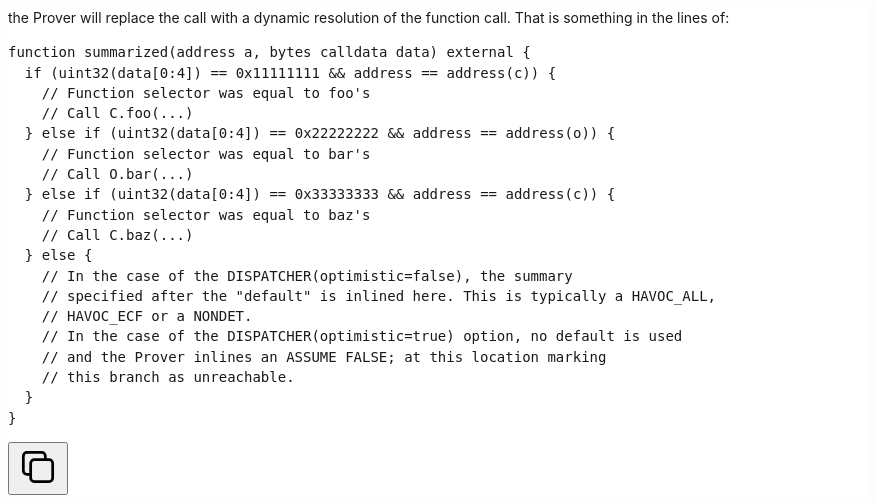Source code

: the Prover will replace the call with a dynamic resolution of the function call.
That is something in the lines of:</p>
<div class="highlight-solidity notranslate"><div class="highlight"><pre id="codecell6"><span></span><span class="kt">function</span><span class="w"> </span><span class="nv">summarized</span><span class="p">(</span><span class="kt">address</span><span class="w"> </span><span class="nv">a</span><span class="p">,</span><span class="w"> </span><span class="kt">bytes</span><span class="w"> </span><span class="nv">calldata</span><span class="w"> </span>data<span class="p">)</span><span class="w"> </span><span class="kt">external</span><span class="w"> </span><span class="p">{</span>
<span class="w">  </span><span class="kt">if</span><span class="w"> </span><span class="p">(</span><span class="kt">uint32</span><span class="p">(</span>data<span class="p">[</span><span class="m m-Decimal">0</span><span class="o">:</span><span class="m m-Decimal">4</span><span class="p">])</span><span class="w"> </span><span class="o">==</span><span class="w"> </span><span class="mh">0x11111111</span><span class="w"> </span><span class="o">&amp;&amp;</span><span class="w"> </span><span class="kt">address</span><span class="w"> </span><span class="o">==</span><span class="w"> </span><span class="kt">address</span><span class="p">(</span>c<span class="p">))</span><span class="w"> </span><span class="p">{</span>
<span class="w">    </span><span class="c1">// Function selector was equal to foo's</span>
<span class="w">    </span><span class="c1">// Call C.foo(...)</span>
<span class="w">  </span><span class="p">}</span><span class="w"> </span><span class="kt">else</span><span class="w"> </span><span class="kt">if</span><span class="w"> </span><span class="p">(</span><span class="kt">uint32</span><span class="p">(</span>data<span class="p">[</span><span class="m m-Decimal">0</span><span class="o">:</span><span class="m m-Decimal">4</span><span class="p">])</span><span class="w"> </span><span class="o">==</span><span class="w"> </span><span class="mh">0x22222222</span><span class="w"> </span><span class="o">&amp;&amp;</span><span class="w"> </span><span class="kt">address</span><span class="w"> </span><span class="o">==</span><span class="w"> </span><span class="kt">address</span><span class="p">(</span>o<span class="p">))</span><span class="w"> </span><span class="p">{</span>
<span class="w">    </span><span class="c1">// Function selector was equal to bar's</span>
<span class="w">    </span><span class="c1">// Call O.bar(...)</span>
<span class="w">  </span><span class="p">}</span><span class="w"> </span><span class="kt">else</span><span class="w"> </span><span class="kt">if</span><span class="w"> </span><span class="p">(</span><span class="kt">uint32</span><span class="p">(</span>data<span class="p">[</span><span class="m m-Decimal">0</span><span class="o">:</span><span class="m m-Decimal">4</span><span class="p">])</span><span class="w"> </span><span class="o">==</span><span class="w"> </span><span class="mh">0x33333333</span><span class="w"> </span><span class="o">&amp;&amp;</span><span class="w"> </span><span class="kt">address</span><span class="w"> </span><span class="o">==</span><span class="w"> </span><span class="kt">address</span><span class="p">(</span>c<span class="p">))</span><span class="w"> </span><span class="p">{</span>
<span class="w">    </span><span class="c1">// Function selector was equal to baz's</span>
<span class="w">    </span><span class="c1">// Call C.baz(...)</span>
<span class="w">  </span><span class="p">}</span><span class="w"> </span><span class="kt">else</span><span class="w"> </span><span class="p">{</span>
<span class="w">    </span><span class="c1">// In the case of the DISPATCHER(optimistic=false), the summary </span>
<span class="w">    </span><span class="c1">// specified after the "default" is inlined here. This is typically a HAVOC_ALL,</span>
<span class="w">    </span><span class="c1">// HAVOC_ECF or a NONDET.</span>
<span class="w">    </span><span class="c1">// In the case of the DISPATCHER(optimistic=true) option, no default is used </span>
<span class="w">    </span><span class="c1">// and the Prover inlines an ASSUME FALSE; at this location marking </span>
<span class="w">    </span><span class="c1">// this branch as unreachable.</span>
<span class="w">  </span><span class="p">}</span>
<span class="p">}</span>
</pre><button class="copybtn o-tooltip--left" data-tooltip="Copy" data-clipboard-target="#codecell6">
      <svg xmlns="http://www.w3.org/2000/svg" class="icon icon-tabler icon-tabler-copy" width="44" height="44" viewBox="0 0 24 24" stroke-width="1.5" stroke="#000000" fill="none" stroke-linecap="round" stroke-linejoin="round">
  <title>Copy to clipboard</title>
  <path stroke="none" d="M0 0h24v24H0z" fill="none"></path>
  <rect x="8" y="8" width="12" height="12" rx="2"></rect>
  <path d="M16 8v-2a2 2 0 0 0 -2 -2h-8a2 2 0 0 0 -2 2v8a2 2 0 0 0 2 2h2"></path>
</svg>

________________

§ Job
Would you please repeat exactly the lines above, starting at the line with "is used </span>" and stopping at the line with "<title>Copy to clipboard</title>", both included?

§ Solution to this task
<span class="w">    </span><span class="c1">// In the case of the DISPATCHER(optimistic=true) option, no default is used </span>
<span class="w">    </span><span class="c1">// and the Prover inlines an ASSUME FALSE; at this location marking </span>
<span class="w">    </span><span class="c1">// this branch as unreachable.</span>
<span class="w">  </span><span class="p">}</span>
<span class="p">}</span>
</pre><button class="copybtn o-tooltip--left" data-tooltip="Copy" data-clipboard-target="#codecell6">
      <svg xmlns="http://www.w3.org/2000/svg" class="icon icon-tabler icon-tabler-copy" width="44" height="44" viewBox="0 0 24 24" stroke-width="1.5" stroke="#000000" fill="none" stroke-linecap="round" stroke-linejoin="round">
  <title>Copy to clipboard</title>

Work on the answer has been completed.